Retail customers walk & search across store aisles and pick up products. The list of products in the customers’ basket depends on customers’ actual and perceived need. The perceived need could be generated and altered by the promotions and offers.
I am sure it would have happened to you. When you went a supermarket to buy couple of products, but ended up buying a lot of additional products. Whether you realize or not the additional products selections are driven by the promotions in the store.
In another scenario, a supermarket advertised discounts on a list of items if purchased together. For example, if a customer buys 5Kg floor, 5Litre Oil and 5Kg Sugar then overall cost 20% less. The customer may not require buying sugar but s/he is buying due to the offer.

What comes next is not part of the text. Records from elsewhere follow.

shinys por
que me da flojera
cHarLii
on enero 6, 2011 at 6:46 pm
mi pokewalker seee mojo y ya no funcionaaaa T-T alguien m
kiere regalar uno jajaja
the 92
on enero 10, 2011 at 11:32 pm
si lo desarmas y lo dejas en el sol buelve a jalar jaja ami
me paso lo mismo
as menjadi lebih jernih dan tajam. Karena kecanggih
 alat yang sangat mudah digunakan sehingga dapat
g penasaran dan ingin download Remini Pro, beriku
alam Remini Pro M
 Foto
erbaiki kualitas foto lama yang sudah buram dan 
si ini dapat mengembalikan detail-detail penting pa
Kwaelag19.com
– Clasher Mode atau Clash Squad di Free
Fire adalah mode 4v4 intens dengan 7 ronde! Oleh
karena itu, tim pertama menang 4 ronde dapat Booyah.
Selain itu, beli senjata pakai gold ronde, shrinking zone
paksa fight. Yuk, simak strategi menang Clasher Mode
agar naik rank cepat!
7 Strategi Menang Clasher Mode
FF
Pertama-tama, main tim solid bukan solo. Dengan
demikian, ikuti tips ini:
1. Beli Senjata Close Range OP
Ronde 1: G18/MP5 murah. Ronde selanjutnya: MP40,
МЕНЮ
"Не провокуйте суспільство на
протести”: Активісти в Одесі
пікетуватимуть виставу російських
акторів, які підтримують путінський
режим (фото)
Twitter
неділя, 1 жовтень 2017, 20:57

The product combinations in an advertisement and the in-store promotions could be developed based on the customers’ transaction patterns and product basket analysis. But those may not necessarily align to individual customer needs.
A few and probably quite a few customers visit different aisles and SKUs, looks at the products but do not put in the basket. Hypothesis is that if a customer visit an aisle and spend time looking at the product SKUs, the customer have the need. The need is expected to be stronger than the perceived need or the identified by statistical models.

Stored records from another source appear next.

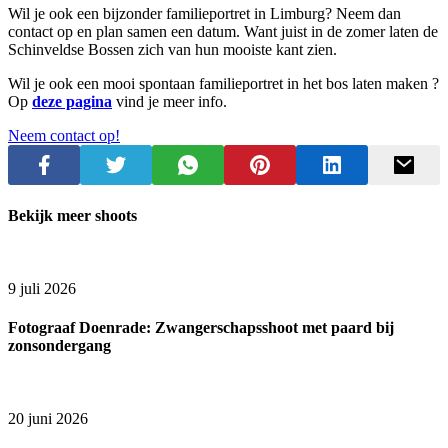
Wil je ook een bijzonder familieportret in Limburg? Neem dan
contact op en plan samen een datum. Want juist in de zomer laten de
Schinveldse Bossen zich van hun mooiste kant zien.
Wil je ook een mooi spontaan familieportret in het bos laten maken ?
Op
deze pagina
vind je meer info.
Neem contact op!
Bekijk meer shoots
9 juli 2026
Fotograaf Doenrade: Zwangerschapsshoot met paard bij
zonsondergang
20 juni 2026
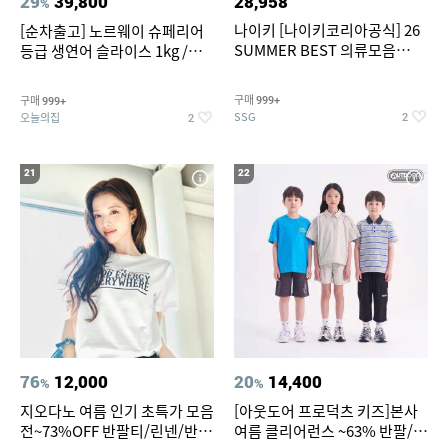
29
39,800
28,958
%
나이키 [나이키코리아공식] 26
[순차출고] 노르웨이 슈페리어
SUMMER BEST 의류모음
등급 생연어 슬라이스 1kg /
~55% SALE
500g / 300g 항공직송
구매
구매
999+
999+
SSG
오늘의집
2
2
21
22
76
12,000
20
14,400
%
%
지오다노 여름 인기 초특가 모음
[아웃도어 프로덕츠 키즈]본사
전~73%OFF 반팔티/린넨/반바
여름 클리어런스 ~63% 반팔/반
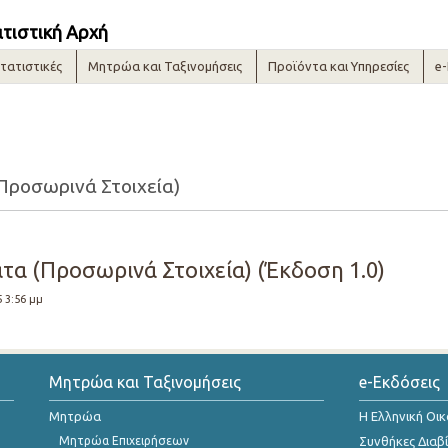
ατιστική Αρχή
τατιστικές
Μητρώα και Ταξινομήσεις
Προϊόντα και Υπηρεσίες
e
Προσωρινά Στοιχεία)
τα (Προσωρινά Στοιχεία) (Έκδοση 1.0)
5 3:56 μμ
Μητρώα και Ταξινομήσεις
e-Εκδόσεις
Μητρώα
Η Ελληνική Οι
Μητρώα Επιχειρήσεων
Συνθήκες Διαβ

Critical and key points are tracking customer movement across store aisles and identifying the product SKUs which the customer have looked at and the amount of time spend by the customers.

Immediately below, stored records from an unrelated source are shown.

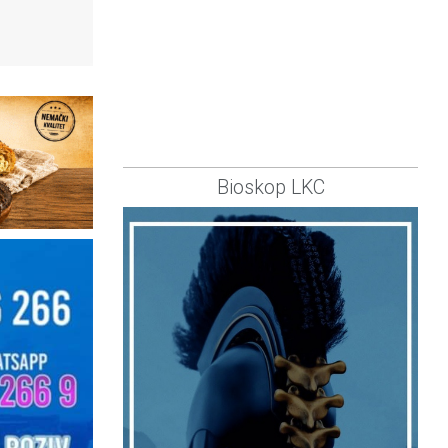
Bioskop LKC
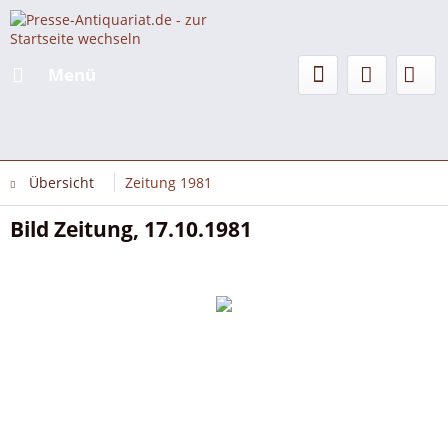
Menü
Übersicht
Zeitung 1981
Bild Zeitung, 17.10.1981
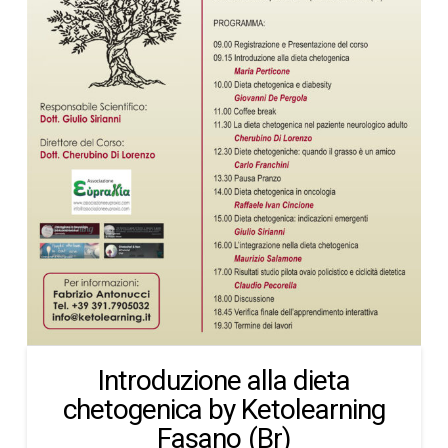
Introduzione alla dieta
chetogenica by Ketolearning
Fasano (Br)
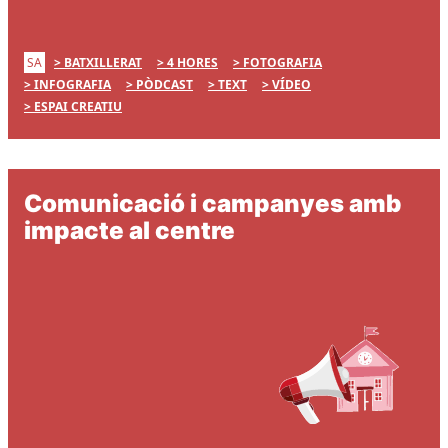
SA
BATXILLERAT
4 HORES
FOTOGRAFIA
INFOGRAFIA
PÒDCAST
TEXT
VÍDEO
ESPAI CREATIU
Comunicació i campanyes amb
impacte al centre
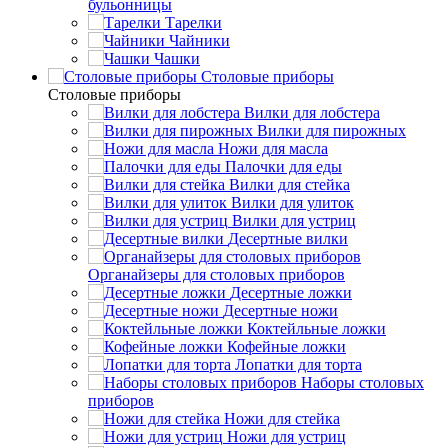
бульонницы
Тарелки
Чайники
Чашки
Cтоловые приборы
Cтоловые приборы
Вилки для лобстера
Вилки для пирожных
Ножи для масла
Палочки для еды
Вилки для стейка
Вилки для улиток
Вилки для устриц
Десертные вилки
Органайзеры для столовых приборов
Десертные ложки
Десертные ножи
Коктейльные ложки
Кофейные ложки
Лопатки для торта
Наборы столовых
приборов
Ножи для стейка
Ножи для устриц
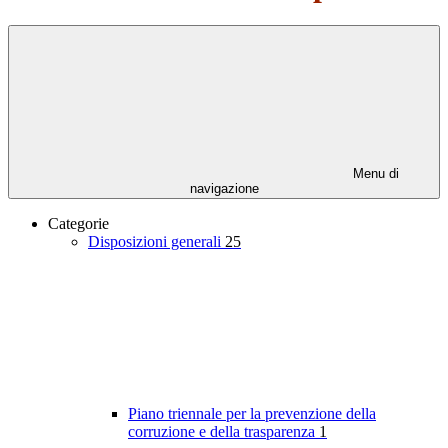
Menu di
navigazione
Categorie
Disposizioni generali
25
Piano triennale per la prevenzione della
corruzione e della trasparenza
1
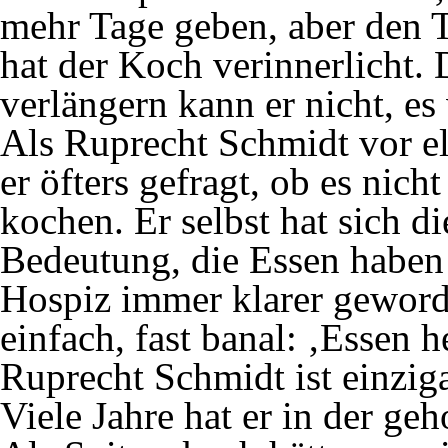
mehr Tage geben, aber den 
hat der Koch verinnerlicht.
verlängern kann er nicht, es
Als Ruprecht Schmidt vor e
er öfters gefragt, ob es nich
kochen. Er selbst hat sich di
Bedeutung, die Essen haben 
Hospiz immer klarer geworde
einfach, fast banal: ‚Essen 
Ruprecht Schmidt ist einziga
Viele Jahre hat er in der ge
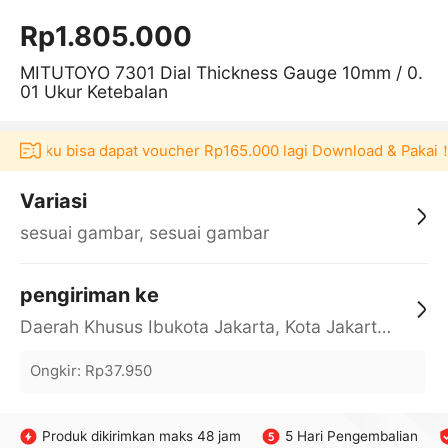
Rp1.805.000
MITUTOYO 7301 Dial Thickness Gauge 10mm / 0.
01 Ukur Ketebalan
 Akulaku bisa dapat voucher Rp165.000 lagi Download & Pakai！
Variasi
sesuai gambar, sesuai gambar
pengiriman ke
Daerah Khusus Ibukota Jakarta, Kota Jakarta Barat, Cengkareng, yy
Ongkir
:
Rp37.950
Produk dikirimkan maks 48 jam
5 Hari Pengembalian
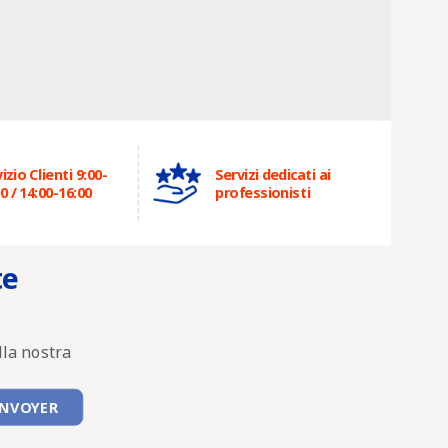
izio Clienti 9:00-
Servizi dedicati ai
0 / 14:00-16:00
professionisti
te
lla nostra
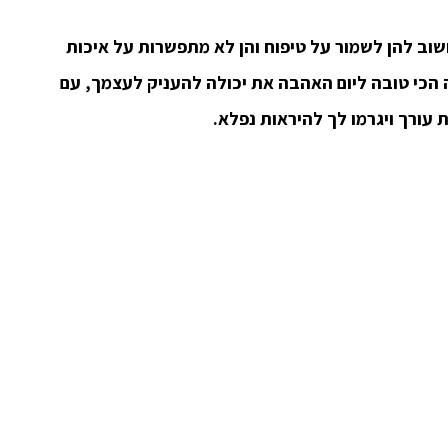
שוב להן לשמור על טיפוח והן לא מתפשרות על איכות
הכי טובה ליום האהבה את יכולה להעניק לעצמך, עם
 עורך ויגרמו לך להיראות נפלא.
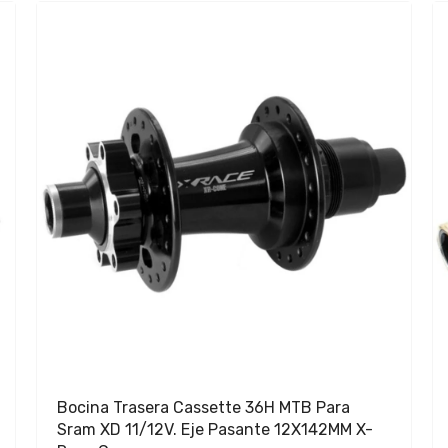
Bocina Trasera Cassette 36H MTB Para
Sram XD 11/12V. Eje Pasante 12X142MM X-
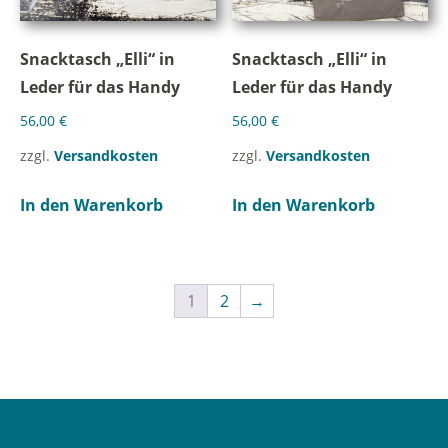
Snacktasch „Elli“ in
Snacktasch „Elli“ in
Leder für das Handy
Leder für das Handy
56,00
€
56,00
€
zzgl.
Versandkosten
zzgl.
Versandkosten
In den Warenkorb
In den Warenkorb
1
2
→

When the customer completes its basket and reaches the counter, based on the above information, the customer’s basket and historical spending pattern, a real time and personalized offer could be solicited to the customer. The offer so made will be far more effective and personalized to the customers.
The processing of the above the information in real time requires sophisticated algorithms and analysis capability. The big data platform and big data analytics could be looked at as a potential solution.